In brief:
- In countries with data available, knee arthroscopy is the most common orthopedic procedure
- Data reviewed by an international multidisciplinary panel that included physical therapists
- Guideline makes a "strong recommendation" against the use of arthroscopy in nearly all patients with degenerative knee disease, based on linked systematic reviews; authors write that "further research is unlikely to alter this recommendation"
- Authors write that "health care administrators and funders may use the number of arthroscopies performed in patients with degenerative knee disease as an indicator of quality care"
For patients with knee pain, the small, short-term gains in pain and function from arthroscopy are greatly outweighed by the "burden, postoperative limitations, and rare serious adverse effects" associated with the surgery, write authors of a new clinical practice guideline. Instead, authors "strongly recommend" conservative treatment over arthroscopy for "nearly all" patients with degenerative knee disease.
The guideline, published online May 10, 2017, in BMJ, is based on a 2016 systematic review that indicated outcomes for knee arthroscopy were no better than those for exercise in people with degenerative medial meniscus tear.
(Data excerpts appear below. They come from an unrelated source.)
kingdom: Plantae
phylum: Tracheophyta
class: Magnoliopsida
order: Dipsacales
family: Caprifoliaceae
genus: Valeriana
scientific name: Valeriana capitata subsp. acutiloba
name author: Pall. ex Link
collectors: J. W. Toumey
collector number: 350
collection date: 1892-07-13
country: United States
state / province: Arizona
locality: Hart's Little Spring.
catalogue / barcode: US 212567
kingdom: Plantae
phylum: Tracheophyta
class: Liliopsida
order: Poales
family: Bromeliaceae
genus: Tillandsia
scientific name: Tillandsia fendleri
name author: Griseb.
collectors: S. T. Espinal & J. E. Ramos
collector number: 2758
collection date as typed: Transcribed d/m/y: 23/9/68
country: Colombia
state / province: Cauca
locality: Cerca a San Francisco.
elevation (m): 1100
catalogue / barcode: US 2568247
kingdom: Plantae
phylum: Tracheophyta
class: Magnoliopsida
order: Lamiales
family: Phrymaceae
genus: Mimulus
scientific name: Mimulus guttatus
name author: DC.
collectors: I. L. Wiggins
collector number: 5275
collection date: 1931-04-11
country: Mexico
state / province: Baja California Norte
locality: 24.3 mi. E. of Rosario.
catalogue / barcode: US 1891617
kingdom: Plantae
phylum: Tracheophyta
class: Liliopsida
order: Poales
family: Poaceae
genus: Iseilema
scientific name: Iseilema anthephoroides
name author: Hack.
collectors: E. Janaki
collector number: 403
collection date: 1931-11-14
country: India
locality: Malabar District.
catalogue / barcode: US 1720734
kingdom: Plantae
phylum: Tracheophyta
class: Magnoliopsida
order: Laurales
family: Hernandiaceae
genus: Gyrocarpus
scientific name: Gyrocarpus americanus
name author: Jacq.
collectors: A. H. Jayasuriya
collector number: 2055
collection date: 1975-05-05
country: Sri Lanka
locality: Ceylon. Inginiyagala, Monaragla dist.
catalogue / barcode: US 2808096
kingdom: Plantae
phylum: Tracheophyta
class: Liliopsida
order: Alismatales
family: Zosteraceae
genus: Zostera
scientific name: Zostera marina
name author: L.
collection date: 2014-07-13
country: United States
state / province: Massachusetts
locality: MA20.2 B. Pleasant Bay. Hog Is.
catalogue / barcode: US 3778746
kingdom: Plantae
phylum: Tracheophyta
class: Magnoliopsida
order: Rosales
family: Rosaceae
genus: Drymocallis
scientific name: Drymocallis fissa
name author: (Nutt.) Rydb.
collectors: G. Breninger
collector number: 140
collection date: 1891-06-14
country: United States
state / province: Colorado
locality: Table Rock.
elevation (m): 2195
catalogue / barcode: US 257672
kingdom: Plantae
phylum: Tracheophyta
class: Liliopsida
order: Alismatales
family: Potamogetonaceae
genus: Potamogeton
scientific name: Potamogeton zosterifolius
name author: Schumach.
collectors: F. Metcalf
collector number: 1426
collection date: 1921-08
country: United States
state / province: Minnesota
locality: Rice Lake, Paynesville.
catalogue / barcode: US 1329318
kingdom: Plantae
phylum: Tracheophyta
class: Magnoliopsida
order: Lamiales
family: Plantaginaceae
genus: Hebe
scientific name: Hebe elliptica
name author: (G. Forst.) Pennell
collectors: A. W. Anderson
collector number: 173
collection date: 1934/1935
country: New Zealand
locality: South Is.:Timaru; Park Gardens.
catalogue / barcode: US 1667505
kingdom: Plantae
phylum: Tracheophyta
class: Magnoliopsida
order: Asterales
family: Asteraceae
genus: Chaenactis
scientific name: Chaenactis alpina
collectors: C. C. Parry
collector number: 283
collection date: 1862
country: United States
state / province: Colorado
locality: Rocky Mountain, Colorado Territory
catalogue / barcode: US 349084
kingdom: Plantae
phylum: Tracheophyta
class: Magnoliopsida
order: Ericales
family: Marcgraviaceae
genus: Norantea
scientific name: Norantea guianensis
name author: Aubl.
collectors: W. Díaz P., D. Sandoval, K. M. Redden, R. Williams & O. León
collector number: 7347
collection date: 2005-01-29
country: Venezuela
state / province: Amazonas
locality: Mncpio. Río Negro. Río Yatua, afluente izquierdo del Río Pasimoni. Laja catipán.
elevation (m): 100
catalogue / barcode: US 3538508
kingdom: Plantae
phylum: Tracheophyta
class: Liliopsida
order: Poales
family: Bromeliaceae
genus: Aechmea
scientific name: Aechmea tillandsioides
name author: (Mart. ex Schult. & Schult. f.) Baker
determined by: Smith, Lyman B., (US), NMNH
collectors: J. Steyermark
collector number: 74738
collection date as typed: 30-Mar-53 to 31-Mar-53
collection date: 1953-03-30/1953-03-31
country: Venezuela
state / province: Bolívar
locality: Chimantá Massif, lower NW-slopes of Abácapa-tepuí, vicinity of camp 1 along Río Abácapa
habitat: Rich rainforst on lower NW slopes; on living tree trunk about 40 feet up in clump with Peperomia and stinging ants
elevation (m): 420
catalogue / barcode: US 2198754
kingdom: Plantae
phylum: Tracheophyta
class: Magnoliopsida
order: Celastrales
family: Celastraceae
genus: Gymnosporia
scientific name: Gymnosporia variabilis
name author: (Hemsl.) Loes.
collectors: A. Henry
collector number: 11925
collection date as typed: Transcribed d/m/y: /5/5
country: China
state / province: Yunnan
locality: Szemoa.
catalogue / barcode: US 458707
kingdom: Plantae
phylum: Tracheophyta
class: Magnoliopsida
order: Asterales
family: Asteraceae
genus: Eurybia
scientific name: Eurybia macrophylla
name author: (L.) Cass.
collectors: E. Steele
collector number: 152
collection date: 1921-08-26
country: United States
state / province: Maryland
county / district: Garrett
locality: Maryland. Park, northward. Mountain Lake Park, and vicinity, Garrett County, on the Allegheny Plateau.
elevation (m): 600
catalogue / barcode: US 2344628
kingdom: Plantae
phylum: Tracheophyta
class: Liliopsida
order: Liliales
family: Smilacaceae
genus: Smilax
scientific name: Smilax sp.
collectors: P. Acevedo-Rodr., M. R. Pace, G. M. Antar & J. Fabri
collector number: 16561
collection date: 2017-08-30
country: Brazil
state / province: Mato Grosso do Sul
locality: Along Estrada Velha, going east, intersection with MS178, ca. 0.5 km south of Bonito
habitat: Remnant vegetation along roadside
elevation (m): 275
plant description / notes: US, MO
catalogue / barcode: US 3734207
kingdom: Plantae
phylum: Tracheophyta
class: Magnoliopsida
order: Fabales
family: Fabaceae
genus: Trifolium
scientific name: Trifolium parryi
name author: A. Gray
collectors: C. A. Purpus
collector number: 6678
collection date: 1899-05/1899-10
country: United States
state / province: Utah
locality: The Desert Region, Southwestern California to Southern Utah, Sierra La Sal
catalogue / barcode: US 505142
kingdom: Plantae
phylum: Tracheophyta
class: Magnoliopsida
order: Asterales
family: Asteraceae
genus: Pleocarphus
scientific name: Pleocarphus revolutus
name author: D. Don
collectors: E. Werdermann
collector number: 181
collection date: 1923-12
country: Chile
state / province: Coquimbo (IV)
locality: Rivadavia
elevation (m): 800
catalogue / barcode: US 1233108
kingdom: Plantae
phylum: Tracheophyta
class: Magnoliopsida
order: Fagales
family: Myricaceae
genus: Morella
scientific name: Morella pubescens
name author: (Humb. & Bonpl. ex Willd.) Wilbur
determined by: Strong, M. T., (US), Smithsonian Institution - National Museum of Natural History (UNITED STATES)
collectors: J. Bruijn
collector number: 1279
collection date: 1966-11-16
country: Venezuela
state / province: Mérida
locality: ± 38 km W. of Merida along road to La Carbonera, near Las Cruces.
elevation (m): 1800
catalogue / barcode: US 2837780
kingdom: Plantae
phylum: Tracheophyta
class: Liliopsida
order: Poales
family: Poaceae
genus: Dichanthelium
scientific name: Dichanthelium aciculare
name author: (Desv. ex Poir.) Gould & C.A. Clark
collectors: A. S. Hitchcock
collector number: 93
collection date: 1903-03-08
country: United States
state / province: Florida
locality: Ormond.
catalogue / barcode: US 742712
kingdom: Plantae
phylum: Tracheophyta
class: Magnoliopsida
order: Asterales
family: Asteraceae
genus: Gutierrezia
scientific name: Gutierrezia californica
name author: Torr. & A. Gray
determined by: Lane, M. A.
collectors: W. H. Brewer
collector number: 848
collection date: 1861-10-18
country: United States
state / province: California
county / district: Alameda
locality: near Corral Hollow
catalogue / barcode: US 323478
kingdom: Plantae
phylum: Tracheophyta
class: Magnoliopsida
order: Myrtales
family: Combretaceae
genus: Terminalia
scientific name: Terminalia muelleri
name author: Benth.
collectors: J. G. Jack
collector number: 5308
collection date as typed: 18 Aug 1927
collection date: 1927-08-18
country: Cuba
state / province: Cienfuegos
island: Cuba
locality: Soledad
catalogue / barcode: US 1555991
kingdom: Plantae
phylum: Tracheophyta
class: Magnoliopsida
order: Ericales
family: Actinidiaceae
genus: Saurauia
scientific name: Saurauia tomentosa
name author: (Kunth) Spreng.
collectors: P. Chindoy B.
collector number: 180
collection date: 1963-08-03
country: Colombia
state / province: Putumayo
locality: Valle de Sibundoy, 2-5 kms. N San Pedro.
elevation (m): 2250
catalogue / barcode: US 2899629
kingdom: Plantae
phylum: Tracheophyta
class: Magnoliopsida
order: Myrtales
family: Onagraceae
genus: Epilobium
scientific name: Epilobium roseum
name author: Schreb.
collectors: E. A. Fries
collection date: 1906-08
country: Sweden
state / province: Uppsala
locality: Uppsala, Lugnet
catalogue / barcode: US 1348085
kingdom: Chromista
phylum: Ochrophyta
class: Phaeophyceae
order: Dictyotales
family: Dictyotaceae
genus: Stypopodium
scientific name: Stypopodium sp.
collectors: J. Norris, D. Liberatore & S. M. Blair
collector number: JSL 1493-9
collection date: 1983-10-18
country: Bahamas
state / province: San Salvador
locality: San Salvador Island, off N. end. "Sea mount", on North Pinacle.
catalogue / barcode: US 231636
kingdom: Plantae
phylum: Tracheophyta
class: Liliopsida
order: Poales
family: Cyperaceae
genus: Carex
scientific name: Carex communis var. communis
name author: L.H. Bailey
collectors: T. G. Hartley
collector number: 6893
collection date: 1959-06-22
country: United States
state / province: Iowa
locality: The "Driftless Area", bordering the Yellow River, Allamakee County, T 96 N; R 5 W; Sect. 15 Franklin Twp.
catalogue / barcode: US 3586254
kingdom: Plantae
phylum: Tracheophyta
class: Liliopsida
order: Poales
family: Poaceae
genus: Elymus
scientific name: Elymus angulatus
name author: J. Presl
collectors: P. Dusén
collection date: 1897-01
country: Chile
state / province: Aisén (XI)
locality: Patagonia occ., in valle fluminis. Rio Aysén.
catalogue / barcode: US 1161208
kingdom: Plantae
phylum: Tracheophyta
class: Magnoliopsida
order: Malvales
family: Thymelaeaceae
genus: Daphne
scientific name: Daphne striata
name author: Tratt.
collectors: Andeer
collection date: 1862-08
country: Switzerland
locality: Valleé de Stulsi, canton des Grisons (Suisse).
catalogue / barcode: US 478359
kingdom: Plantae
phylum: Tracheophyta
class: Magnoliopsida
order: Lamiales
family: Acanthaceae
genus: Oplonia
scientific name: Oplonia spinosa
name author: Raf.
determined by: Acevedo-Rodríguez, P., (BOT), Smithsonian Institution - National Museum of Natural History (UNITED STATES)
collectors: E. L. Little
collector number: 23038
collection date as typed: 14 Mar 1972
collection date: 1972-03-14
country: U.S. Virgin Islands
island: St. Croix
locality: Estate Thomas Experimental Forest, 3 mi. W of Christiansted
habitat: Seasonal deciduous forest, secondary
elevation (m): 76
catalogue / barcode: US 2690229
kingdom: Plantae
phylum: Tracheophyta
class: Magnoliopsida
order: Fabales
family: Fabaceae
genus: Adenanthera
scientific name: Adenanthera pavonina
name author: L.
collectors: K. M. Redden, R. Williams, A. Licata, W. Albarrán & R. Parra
The multidisciplinary, international panel included physical therapists, orthopedic surgeons, a rheumatologist, a general practitioner, general internists, epidemiologists, methodologists, and patients.
Authors defined degenerative knee disease as knee pain not caused by traumatic injury in patients over age 35, "with or without" imaging evidence of osteoarthritis, meniscal tears, mechanical symptoms, or "acute or subacute onset of symptoms."
The panel considered 3 patient outcomes in their analysis: pain, function, and quality of life. Authors write, "Arthroscopic knee surgery does not, on average, result in an improvement in long-term pain or function." Future evidence, they say, is unlikely to change this conclusion.
While the panelists did not explicitly recommend any particular type of conservative management of degenerative knee disease, they suggested that nonuse of knee arthroscopy could be used "as a performance measure or tied to health funding."
Authors conclude, "Given that there is evidence of harm and no evidence of important lasting benefit in any subgroup, the panel believes that the burden of proof rests with those who suggest benefit for any other particular subgroup before arthroscopic surgery is routinely performed in any subgroup of patients."